§ **EXCERPTED TEXT**:
====

My February column on Jack Abramoff and the definition of a nonprofit seemed to hit a nerve, generating more response than any article I've ever written for GuideStar. In fact, as I write this piece at the end of February, I am still receiving comments from you.

Many of you wrote to say, "Great article" or "I couldn't agree more." Others went further: "I agree with you that it is time to raise our voices in concern." "You are so correct to speak up about this alarming misuse of [the] nonprofit designation."

One correspondent spoke for many when she reflected on the impact the actions of a few can have on other organizations: "The non-profits being formed as tax loopholes and as a means of raising funds have been getting more and more questionable. As always, it's the little guys who get hurt." Another writer suggested, "We legitimate non-profit organizations need to do some massive PR to reassure the public that most of us are indeed operating to help as many people as we can with the donations we receive."

Several people pointed to the number of nonprofit organizations and the apparent ease with which they receive tax exemption as problems. "There are too many non-profits and the real function of them is being diluted." "Wish there was a strategy with the IRS on redefining non-profit charitable organizations." "My thoughts are that the IRS too easily [gives] the nonprofit designation." "The IRS could spend more time examining start-ups with flimsy pre-text and less time worrying about sturdy little agencies trying to get the job done."

There were some interesting ideas about what the future holds for the sector. A CPA predicted, "The nonprofit world is going to wind up with more restraints via State's AG offices and/or the IRS or it needs to set up its own independent IG office with a clean audit being a 'Seal of Good Housekeeping.' Either of these alternatives will be costly but public confidence needs to be regained." Along the same lines, another writer suggested, "Refrigerators come with an EPA endorsement; why can't non-profits have a catchy IRS endorsement? Spend 80% of your revenue on program costs and you earn an 'energy star.'"

A grantraising consultant cautioned against going overboard, however. "A high level of accountability from our end is of course critical. While this might mean that we should expect to invest somewhat more in the way of disclosure and reporting, I wouldn't want to see undue burdens thereof sapping the strength of service organizations, especially smaller ones." Another writer asked, "Would you require legitimate (however defined) charities to tell PACs and politicians, 'We're sorry, we can't accept the funds you want to give us, so we can't help more poor people'?"

====

§ **DATA FOR ANALYSIS**:
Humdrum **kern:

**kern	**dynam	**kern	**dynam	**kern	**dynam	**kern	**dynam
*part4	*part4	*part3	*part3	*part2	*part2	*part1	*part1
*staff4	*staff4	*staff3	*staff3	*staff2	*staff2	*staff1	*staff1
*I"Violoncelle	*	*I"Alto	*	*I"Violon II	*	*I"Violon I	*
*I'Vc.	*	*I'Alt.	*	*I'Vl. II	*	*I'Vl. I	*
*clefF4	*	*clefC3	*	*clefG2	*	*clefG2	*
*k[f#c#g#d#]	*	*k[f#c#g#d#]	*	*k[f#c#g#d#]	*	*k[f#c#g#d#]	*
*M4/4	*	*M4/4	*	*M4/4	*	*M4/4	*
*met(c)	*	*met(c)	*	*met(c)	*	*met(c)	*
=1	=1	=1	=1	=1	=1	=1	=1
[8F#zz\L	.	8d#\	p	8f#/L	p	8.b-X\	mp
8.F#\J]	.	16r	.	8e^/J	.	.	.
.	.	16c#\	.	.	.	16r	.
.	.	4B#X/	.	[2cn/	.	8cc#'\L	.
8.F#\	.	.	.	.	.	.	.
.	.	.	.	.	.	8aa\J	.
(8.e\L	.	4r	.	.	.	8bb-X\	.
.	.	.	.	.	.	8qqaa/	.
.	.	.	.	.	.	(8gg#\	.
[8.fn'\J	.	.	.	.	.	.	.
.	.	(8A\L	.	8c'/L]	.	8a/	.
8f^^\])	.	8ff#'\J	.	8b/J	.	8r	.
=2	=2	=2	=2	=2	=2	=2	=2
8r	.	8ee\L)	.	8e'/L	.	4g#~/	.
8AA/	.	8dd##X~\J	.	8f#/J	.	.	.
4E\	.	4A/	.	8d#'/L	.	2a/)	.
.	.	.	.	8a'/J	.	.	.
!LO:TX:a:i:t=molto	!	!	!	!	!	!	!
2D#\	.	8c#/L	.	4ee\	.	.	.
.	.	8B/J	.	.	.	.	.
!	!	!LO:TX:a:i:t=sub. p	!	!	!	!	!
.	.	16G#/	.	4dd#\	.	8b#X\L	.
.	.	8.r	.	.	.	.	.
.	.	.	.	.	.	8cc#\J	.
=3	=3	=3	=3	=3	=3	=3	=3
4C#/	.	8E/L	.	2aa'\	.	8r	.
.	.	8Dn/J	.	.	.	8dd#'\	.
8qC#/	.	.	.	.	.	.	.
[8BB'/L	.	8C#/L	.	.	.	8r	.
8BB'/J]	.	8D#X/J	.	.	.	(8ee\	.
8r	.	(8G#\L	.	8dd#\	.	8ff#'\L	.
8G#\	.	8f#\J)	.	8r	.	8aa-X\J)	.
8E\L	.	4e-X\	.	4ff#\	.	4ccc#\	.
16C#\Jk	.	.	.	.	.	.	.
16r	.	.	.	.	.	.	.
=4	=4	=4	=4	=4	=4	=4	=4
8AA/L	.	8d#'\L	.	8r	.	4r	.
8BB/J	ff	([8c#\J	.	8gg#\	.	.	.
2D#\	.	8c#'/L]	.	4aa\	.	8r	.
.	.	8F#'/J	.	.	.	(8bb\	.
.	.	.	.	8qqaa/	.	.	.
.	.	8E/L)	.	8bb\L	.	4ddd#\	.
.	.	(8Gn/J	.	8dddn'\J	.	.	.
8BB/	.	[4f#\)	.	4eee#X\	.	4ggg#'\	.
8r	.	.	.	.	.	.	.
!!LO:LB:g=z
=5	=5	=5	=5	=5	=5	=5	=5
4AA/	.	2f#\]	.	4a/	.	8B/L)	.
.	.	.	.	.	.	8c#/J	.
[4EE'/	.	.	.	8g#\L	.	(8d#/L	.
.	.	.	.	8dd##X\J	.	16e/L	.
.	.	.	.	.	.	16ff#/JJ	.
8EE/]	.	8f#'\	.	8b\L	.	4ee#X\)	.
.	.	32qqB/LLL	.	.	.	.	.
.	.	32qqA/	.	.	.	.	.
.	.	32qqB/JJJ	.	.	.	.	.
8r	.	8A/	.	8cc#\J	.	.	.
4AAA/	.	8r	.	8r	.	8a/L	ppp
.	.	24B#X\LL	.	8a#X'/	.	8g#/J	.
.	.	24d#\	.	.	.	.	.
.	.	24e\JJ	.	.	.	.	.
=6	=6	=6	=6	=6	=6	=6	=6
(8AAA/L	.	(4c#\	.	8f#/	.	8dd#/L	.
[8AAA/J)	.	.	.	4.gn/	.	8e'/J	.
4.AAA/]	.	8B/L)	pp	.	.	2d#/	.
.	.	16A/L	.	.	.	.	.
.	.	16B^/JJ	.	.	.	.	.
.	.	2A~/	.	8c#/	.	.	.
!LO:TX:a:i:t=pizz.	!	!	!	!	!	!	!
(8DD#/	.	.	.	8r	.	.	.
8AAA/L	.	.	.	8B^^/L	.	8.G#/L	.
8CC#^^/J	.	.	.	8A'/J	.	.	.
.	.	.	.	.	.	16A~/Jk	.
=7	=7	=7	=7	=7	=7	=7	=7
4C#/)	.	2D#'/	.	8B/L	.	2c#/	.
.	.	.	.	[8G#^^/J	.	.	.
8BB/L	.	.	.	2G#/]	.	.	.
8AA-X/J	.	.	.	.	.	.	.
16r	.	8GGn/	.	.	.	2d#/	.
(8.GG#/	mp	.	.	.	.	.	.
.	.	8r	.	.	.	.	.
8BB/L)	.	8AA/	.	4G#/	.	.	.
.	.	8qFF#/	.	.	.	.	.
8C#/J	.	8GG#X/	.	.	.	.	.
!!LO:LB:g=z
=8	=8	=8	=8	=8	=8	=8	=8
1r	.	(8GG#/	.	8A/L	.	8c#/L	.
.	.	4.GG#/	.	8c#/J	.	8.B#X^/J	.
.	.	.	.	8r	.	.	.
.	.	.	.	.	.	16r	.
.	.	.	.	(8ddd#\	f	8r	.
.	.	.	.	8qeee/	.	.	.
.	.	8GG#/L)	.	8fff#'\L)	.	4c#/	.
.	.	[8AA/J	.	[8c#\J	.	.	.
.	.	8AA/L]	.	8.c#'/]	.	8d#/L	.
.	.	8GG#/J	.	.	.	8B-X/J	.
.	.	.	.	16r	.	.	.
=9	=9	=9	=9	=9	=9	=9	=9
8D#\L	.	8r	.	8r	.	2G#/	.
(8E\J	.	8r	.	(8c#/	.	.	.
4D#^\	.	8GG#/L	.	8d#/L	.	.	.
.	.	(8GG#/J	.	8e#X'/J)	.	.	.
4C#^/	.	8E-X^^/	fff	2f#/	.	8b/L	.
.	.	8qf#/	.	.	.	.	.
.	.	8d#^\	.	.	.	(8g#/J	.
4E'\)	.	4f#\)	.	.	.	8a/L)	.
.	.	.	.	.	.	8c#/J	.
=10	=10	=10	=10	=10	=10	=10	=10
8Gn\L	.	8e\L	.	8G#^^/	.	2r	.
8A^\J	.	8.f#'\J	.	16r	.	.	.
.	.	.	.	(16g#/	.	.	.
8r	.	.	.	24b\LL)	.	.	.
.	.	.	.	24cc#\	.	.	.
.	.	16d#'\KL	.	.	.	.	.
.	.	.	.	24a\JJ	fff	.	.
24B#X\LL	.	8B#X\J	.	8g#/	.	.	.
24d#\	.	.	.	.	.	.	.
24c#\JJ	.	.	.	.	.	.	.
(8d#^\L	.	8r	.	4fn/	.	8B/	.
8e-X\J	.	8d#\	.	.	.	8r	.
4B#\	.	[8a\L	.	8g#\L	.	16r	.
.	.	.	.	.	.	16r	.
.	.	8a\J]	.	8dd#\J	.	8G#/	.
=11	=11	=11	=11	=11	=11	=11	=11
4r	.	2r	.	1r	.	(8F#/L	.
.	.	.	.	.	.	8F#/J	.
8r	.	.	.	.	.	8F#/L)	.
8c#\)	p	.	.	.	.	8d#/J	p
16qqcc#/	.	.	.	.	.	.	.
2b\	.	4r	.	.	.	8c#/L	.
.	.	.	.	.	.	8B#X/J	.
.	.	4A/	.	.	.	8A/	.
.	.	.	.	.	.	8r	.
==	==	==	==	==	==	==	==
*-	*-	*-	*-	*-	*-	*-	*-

====

§ **ACTIONS TO TAKE**:
1. In the column, what did a CPA say would serve as a "Seal of Good Housekeeping"?
2. Please explain, in one to three sentences and based on the column, why the grantraising consultant cautioned against going overboard on accountability.

§ **SOLUTIONS PER TASK**:
1. A clean audit.

2. The consultant accepted that a high level of accountability is critical and might require somewhat more disclosure and reporting. The concern was that undue burdens from that disclosure and reporting could sap the strength of service organizations, especially smaller ones.